I'm not sure why he waited till his final year in office to do it, but it got me thinking about what else he could - and should - do in his final year.

He said "I'm a uniter, not a divider." Yet his policies often seem to do anything but unite. Loved by some, they are loathed and derided by others.

But here's something that would most likely be accepted widely, is unlikely to offend, is something of national importance, and seriously, GWB is the most appropriate president to do this. Which is why I can't figure out why he and his advisers have not done it sooner:

A national fitness campaign.

While every administration proudly distributes pictures of the Commander in Chief involved in one sporting activity or other, Bush really is the ultimate fitness fanatic. He once said: "Even when I travel, there's always a treadmill in my room. I have a treadmill on Air Force One. On long trips -- for example, when I went to Europe recently -- I ran for 90 minutes on the flight over there. When I came back from China, I ran on the flight.", in an article entitled George Bush - The Fittest President, reports:

"In January, 1993, he finished the Houston Marathon in 3:44:52 (that's about an 8:30 pace); he's the only president ever to complete that distance.

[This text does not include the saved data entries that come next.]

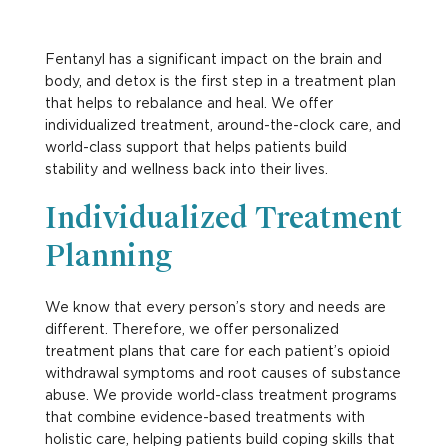
Fentanyl has a significant impact on the brain and
body, and detox is the first step in a treatment plan
that helps to rebalance and heal. We offer
individualized treatment, around-the-clock care, and
world-class support that helps patients build
stability and wellness back into their lives.
Individualized Treatment
Planning
We know that every person’s story and needs are
different. Therefore, we offer personalized
treatment plans that care for each patient’s opioid
withdrawal symptoms and root causes of substance
abuse. We provide world-class treatment programs
that combine evidence-based treatments with
holistic care, helping patients build coping skills that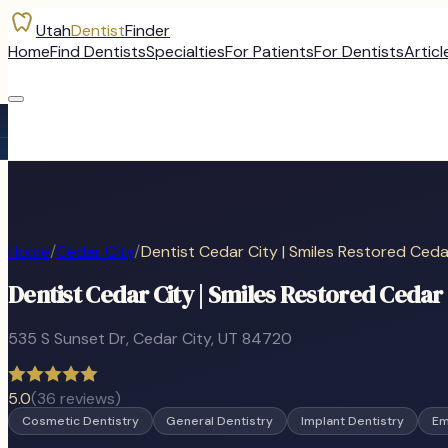
Utah
Dentist
Finder
Home
Find Dentists
Specialties
For Patients
For Dentists
Articl
Home
/
Cedar City
/
Dentist Cedar City | Smiles Restored Ceda
Dentist Cedar City | Smiles Restored Cedar 
535 S Sunset Dr
,
Cedar City
, UT
84720
5.0
(
36
reviews)
Cosmetic Dentistry
General Dentistry
Implant Dentistry
Em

"...Runner's World...reported his normal routine is to run five or six times a week. "When I run," he said, "I run hard. On Sundays if I'm at Camp David, I'll go for a hard, morning run -- these days about 20:30 to 20:45 for three miles on a tough course." In June, 2002, he ran a three-mile road race in an official time of 20:29 at age 55-years-old.

Good heavenly days.

"Bush also mountain bikes at the Crawford, Texas, ranch, pushing hard for four-hour rides. According to AP reporter Scott Lindlaw, who rode with Bush on a mountain bike, "He (Bush) watches his heart rate very, very closely. He was reporting to me regularly what his heart rate was. ... He likes to exercise in the zone."

Wouldn't a fitness campaign be one thing Bush could do - easily - with loads of credibility?

True, there was his Healthier US Initiative of 2003, "designed to help Americans, especially children, live longer, better, and healthier lives" and encourages taking "steps to improve personal health and fitness." It even inspired a book.

Do you remember it?

I don't, and there's a good chance you don't either.

It's possible the media gave the initiative short shrift because it's not an exciting story, involving guns, oil or money....or one that people would probably ignore. But doesn't the White House have the power to say, look, this is a really important thing - everybody should sit up, pay attention and get moving - Americans just need to be healthier, and we are going to do whatever it takes to help them get there?

Given that we've been told for years now that that Americans don't exercise enough; given that health professionals say this inactivity is the source of many medical conditions, which in turn are straining the country's health care resources - I really wonder why the President didn't seize the opportunity to make this a national priority and, quite possibly, improve his dismal approval ratings.

The case could be made that the healthier we are, the better our economic shape... or that a fit nation is in the interests of national security.

With the analysis of the recent caucus and primary results indicating an exhaustion with partisan politics, fitness is an issue that has the potential to unite people of vastly differing political stripes.

It's not too late for the administration to step on it.